INSTRUCTIONS TO FOLLOW: Reproduce word for word the passage of the wordless picture books piece below, from "Looking at Wordless" to "dialog or soundtrack.".

EXCERPT TO READ:
= = = = =

Looking at Wordless Picture Books, Then and Now

Nov 3, 2022 | Illustration

a series of images that allow the viewer to provide their own dialog or soundtrack

A friend gave me a copy of GODS’ MAN by Lynd Ward for my twentieth birthday and it changed my expectations of illustrated books. I knew in the early years of my career that I wanted to tell stories through images. Ward’s narrative unfolds through a series of mysterious woodblock prints that could be compared to film stills. The experience of reading his book is similar to watching a silent film. Like Ward, I am interested in creating a series of images that allow the viewer to provide their own dialog or soundtrack.

= = = = =

AVAILABLE DATA:
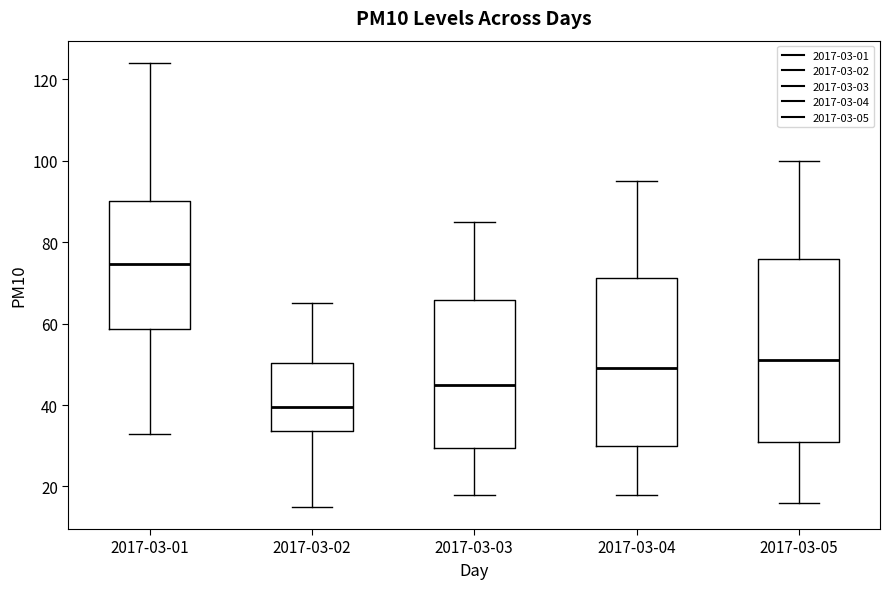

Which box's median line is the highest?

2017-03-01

= = = = =

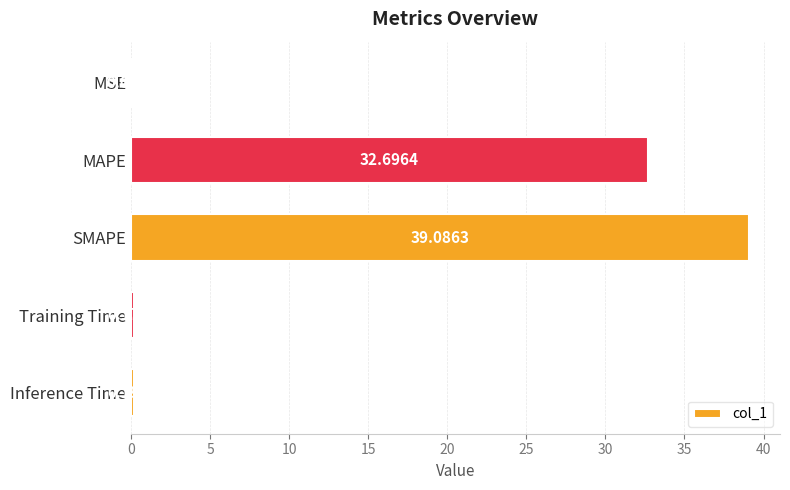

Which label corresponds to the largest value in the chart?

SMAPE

= = = = =

RESPONSE TO THE TASK:
Looking at Wordless Picture Books, Then and Now

Nov 3, 2022 | Illustration

a series of images that allow the viewer to provide their own dialog or soundtrack

A friend gave me a copy of GODS’ MAN by Lynd Ward for my twentieth birthday and it changed my expectations of illustrated books. I knew in the early years of my career that I wanted to tell stories through images. Ward’s narrative unfolds through a series of mysterious woodblock prints that could be compared to film stills. The experience of reading his book is similar to watching a silent film. Like Ward, I am interested in creating a series of images that allow the viewer to provide their own dialog or soundtrack.